La causa intentata dai creditori in Tribunale sul caso del “Papa Giovanni XXIII”: l’otto maggio verrà chiamato a deporre come testimone pure l’arcivescovo emerito monsignor Salvatore Nunnari

L'istituto "Papa Giovanni XXI" di Serra d'Aiello

Il risarcimento milionario. E lo scandalo del “Papa Giovanni XXIII” di Serra d’Aiello. La struttura sanitaria di accoglienza, voluta da monsignor Giulio Sesti Osseo, è ormai chiusa da anni ma le vicende giudiziarie correlate al fallimento, dopo la definizione e le condanne inflitte dai giudici penali, hanno adesso un significativo strascico in sede civile.
Dieci anni dopo il fallimento è stato avviato a chiusura e i crediti - come spesso accade in situazioni del genere - messi all’asta. Nel 2020 sono stati acquistati da una società impegnata in questo complesso settore e, dopo una serie di ulteriori passaggi di mano, ceduti a un’altra società la “Comabio” con sede su via Lungotevere a Roma e capitali belgi. La “Comabio” ha citato in giudizio davanti al Tribunale civile bruzio l’Arcidiocesi di Cosenza-Bisignano.

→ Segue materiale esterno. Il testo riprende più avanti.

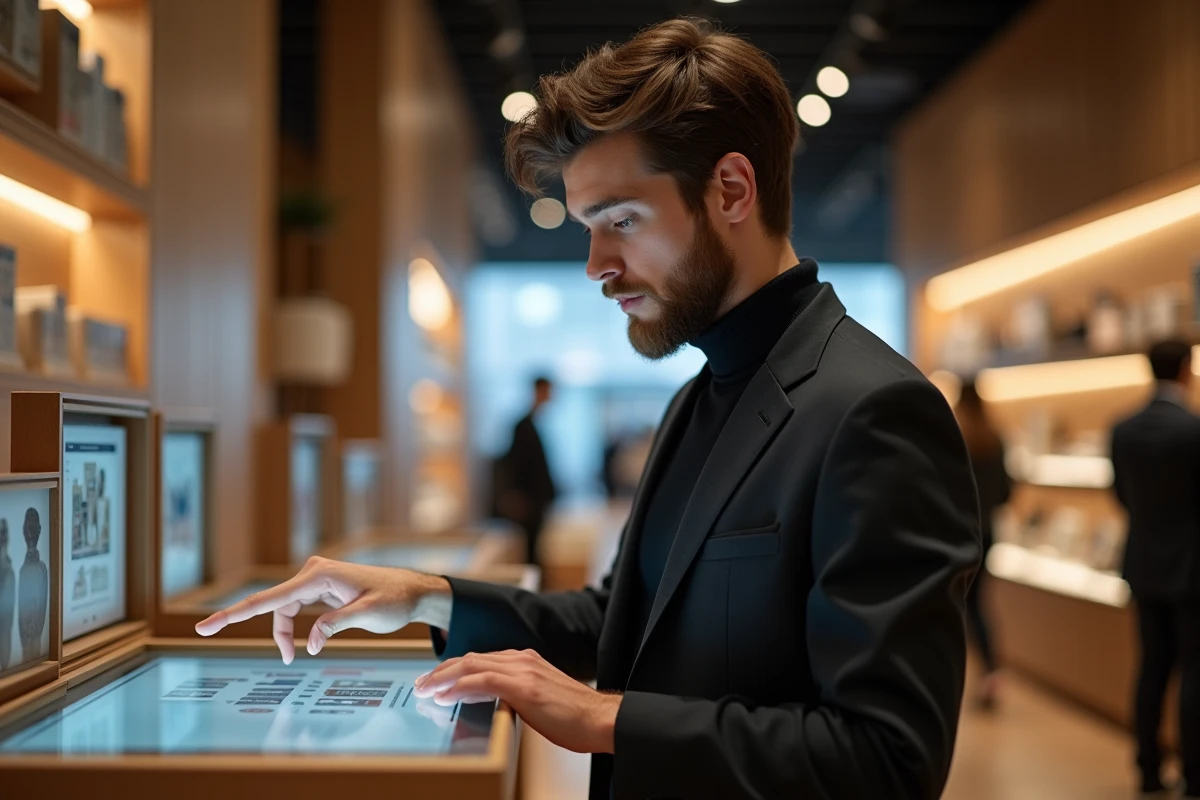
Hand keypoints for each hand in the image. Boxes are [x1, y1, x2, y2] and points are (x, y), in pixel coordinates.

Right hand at [194, 556, 452, 663]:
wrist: (412, 591)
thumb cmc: (394, 599)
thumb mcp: (368, 614)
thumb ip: (337, 625)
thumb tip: (310, 643)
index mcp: (319, 575)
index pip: (269, 598)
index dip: (234, 614)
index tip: (205, 626)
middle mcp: (312, 572)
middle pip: (273, 606)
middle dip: (264, 630)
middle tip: (247, 646)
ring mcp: (314, 578)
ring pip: (283, 609)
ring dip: (283, 633)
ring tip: (291, 656)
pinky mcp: (319, 587)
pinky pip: (294, 608)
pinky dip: (292, 627)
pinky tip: (298, 644)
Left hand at [412, 649, 620, 753]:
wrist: (600, 719)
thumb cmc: (575, 716)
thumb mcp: (541, 699)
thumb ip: (517, 695)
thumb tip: (494, 704)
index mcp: (526, 660)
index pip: (481, 659)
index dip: (454, 668)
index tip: (436, 680)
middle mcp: (522, 659)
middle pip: (470, 658)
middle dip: (441, 671)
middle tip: (421, 684)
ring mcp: (523, 670)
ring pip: (471, 665)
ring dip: (443, 677)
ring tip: (425, 690)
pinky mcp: (524, 687)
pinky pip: (482, 681)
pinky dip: (458, 687)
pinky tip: (444, 696)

Con l’atto, formalizzato dall’avvocato Mario Paolini, la compagine societaria chiede alla istituzione religiosa il pagamento di 120 milioni di euro dopo che la magistratura adita ne avrà ovviamente accertato la responsabilità nelle traversie economiche sopportate dal “Papa Giovanni XXIII”.
Il giudice delegato alla trattazione della causa, Giusi Ianni, ha disposto l’interrogatorio dell’ex sacerdote Alfredo Luberto, citato in giudizio con la Curia ma non convenuto nella causa e quindi “contumace”, che è stato a lungo amministratore della struttura e risulta già condannato con sentenza definitiva in sede penale: l’audizione è fissata per il prossimo 8 maggio a palazzo di giustizia. Ma a maggio dovrà essere sentito nella veste di testimone pure monsignor Salvatore Nunnari, arcivescovo emerito di Cosenza e Bisignano.